Print the full passage about making jam with children, word for word.

**TEXT SEGMENT**
--- START ---
Its that time of year again when tons of delicious fruit is coming into season and the supermarket shelves fill up with jam sugar, jars and lables. Sadly, jam-making seems to be something a lot of people view as a complicated ordeal that is better left to others. In reality, jam-making is quick and easy, thanks to foolproof jam sugar and there is a wonderful feeling of accomplishment when you see your homemade jam in jars with pretty labels.
Getting the children involved in the making is a great way to teach them about how preserves are made as well as helping them with maths, writing and motor skills. OK, so there is boiling sugary fruit involved, but that is the bit that you as an adult can take over. All the preparation can be done by the children.
Here’s how to go about it.
- Let the childeren help you choose the fruit, either by picking it in your own garden, by visiting a pick-your-own-fruit farm or simple letting them help you choose the juiciest looking fruit at the market or supermarket.
- Leave the preparation of the fruit up to the children. All fruit needs washing first of all. Depending on the fruit, it will then need the stalks removed (strawberries) or the stones removed (plums, apricots) or need to be sliced (rhubarb). Then the sugar needs to be added and stirred in. All of this fiddling about with small pieces of fruit, transferring them from a punnet to a colander to a saucepan can help with the children’s motor skills, pincer grip and hand-eye coordination.
- Get the children talking. Ask them to give their views on the jam. Do they want their jam to have large chunks of fruit, small chunks or be pureed? Get them to taste the fruit (but not raw rhubarb!) and decribe the flavour. This will help them use a good range of vocabulary and get them chatting as they wash, chop and stone the fruit.
--- END ---
**RECORDS SUPPLIED**
--- START ---
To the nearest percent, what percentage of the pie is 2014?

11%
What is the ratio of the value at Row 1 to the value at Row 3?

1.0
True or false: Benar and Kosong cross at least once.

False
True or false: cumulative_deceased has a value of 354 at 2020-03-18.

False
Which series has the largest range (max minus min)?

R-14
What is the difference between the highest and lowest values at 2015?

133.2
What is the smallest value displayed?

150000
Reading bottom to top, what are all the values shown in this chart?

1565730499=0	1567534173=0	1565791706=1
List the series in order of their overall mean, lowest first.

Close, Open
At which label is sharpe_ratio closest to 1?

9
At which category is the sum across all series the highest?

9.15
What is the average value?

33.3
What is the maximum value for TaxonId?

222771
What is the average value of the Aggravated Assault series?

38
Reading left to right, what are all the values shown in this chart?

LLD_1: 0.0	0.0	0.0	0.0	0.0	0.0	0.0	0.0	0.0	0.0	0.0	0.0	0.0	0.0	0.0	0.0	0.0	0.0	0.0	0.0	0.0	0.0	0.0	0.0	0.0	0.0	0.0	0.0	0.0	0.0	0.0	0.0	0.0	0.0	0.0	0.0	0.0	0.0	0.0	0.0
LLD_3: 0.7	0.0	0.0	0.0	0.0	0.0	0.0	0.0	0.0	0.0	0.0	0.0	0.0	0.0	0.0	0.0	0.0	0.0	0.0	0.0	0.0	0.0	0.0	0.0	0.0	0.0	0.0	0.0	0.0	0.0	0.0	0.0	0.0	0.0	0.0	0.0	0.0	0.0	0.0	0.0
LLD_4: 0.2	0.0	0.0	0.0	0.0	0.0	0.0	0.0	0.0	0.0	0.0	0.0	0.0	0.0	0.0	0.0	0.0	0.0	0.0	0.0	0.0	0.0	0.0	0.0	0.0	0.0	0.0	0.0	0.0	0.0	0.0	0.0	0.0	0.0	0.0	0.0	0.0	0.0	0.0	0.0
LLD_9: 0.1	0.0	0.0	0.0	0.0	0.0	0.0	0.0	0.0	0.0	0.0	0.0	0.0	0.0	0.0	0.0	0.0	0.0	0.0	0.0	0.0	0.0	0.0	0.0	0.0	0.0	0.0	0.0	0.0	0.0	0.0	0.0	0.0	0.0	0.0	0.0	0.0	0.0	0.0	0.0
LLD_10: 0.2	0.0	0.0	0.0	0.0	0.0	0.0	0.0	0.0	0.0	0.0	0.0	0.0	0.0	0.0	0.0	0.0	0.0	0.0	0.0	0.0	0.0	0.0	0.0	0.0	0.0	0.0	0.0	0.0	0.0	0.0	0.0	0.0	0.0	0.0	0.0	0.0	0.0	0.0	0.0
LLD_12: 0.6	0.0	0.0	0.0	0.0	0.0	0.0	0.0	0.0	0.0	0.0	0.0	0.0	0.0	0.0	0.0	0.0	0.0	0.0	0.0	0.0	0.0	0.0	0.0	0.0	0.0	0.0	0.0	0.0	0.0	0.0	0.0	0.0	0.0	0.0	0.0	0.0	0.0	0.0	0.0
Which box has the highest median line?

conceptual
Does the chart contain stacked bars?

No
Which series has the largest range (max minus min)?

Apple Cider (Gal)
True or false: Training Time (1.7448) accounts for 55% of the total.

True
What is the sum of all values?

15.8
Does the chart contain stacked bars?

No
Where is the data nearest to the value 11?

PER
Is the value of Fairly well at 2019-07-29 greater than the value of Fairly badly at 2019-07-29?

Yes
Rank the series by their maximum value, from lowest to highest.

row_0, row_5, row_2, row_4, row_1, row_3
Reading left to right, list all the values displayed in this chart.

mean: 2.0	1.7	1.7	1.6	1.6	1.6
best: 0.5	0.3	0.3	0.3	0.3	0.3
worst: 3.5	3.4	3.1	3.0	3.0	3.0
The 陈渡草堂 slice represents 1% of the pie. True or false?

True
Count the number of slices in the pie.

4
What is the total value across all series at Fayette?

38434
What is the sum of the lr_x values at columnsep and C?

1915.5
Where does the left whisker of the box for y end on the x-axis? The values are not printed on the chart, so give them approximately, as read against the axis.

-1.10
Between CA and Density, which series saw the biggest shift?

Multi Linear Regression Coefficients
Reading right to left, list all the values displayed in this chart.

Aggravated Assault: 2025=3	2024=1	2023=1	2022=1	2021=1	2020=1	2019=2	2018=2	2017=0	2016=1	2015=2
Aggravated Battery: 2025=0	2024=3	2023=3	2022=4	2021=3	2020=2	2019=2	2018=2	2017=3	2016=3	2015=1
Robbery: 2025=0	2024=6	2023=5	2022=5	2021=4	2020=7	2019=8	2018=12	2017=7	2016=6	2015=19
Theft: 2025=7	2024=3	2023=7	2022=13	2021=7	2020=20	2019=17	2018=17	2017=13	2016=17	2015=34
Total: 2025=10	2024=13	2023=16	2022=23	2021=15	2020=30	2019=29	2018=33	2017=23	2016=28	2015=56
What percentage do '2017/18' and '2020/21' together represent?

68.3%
--- END ---
**YOUR SOLUTION**
Its that time of year again when tons of delicious fruit is coming into season and the supermarket shelves fill up with jam sugar, jars and lables. Sadly, jam-making seems to be something a lot of people view as a complicated ordeal that is better left to others. In reality, jam-making is quick and easy, thanks to foolproof jam sugar and there is a wonderful feeling of accomplishment when you see your homemade jam in jars with pretty labels.
Getting the children involved in the making is a great way to teach them about how preserves are made as well as helping them with maths, writing and motor skills. OK, so there is boiling sugary fruit involved, but that is the bit that you as an adult can take over. All the preparation can be done by the children.
Here’s how to go about it.
- Let the childeren help you choose the fruit, either by picking it in your own garden, by visiting a pick-your-own-fruit farm or simple letting them help you choose the juiciest looking fruit at the market or supermarket.
- Leave the preparation of the fruit up to the children. All fruit needs washing first of all. Depending on the fruit, it will then need the stalks removed (strawberries) or the stones removed (plums, apricots) or need to be sliced (rhubarb). Then the sugar needs to be added and stirred in. All of this fiddling about with small pieces of fruit, transferring them from a punnet to a colander to a saucepan can help with the children’s motor skills, pincer grip and hand-eye coordination.
- Get the children talking. Ask them to give their views on the jam. Do they want their jam to have large chunks of fruit, small chunks or be pureed? Get them to taste the fruit (but not raw rhubarb!) and decribe the flavour. This will help them use a good range of vocabulary and get them chatting as they wash, chop and stone the fruit.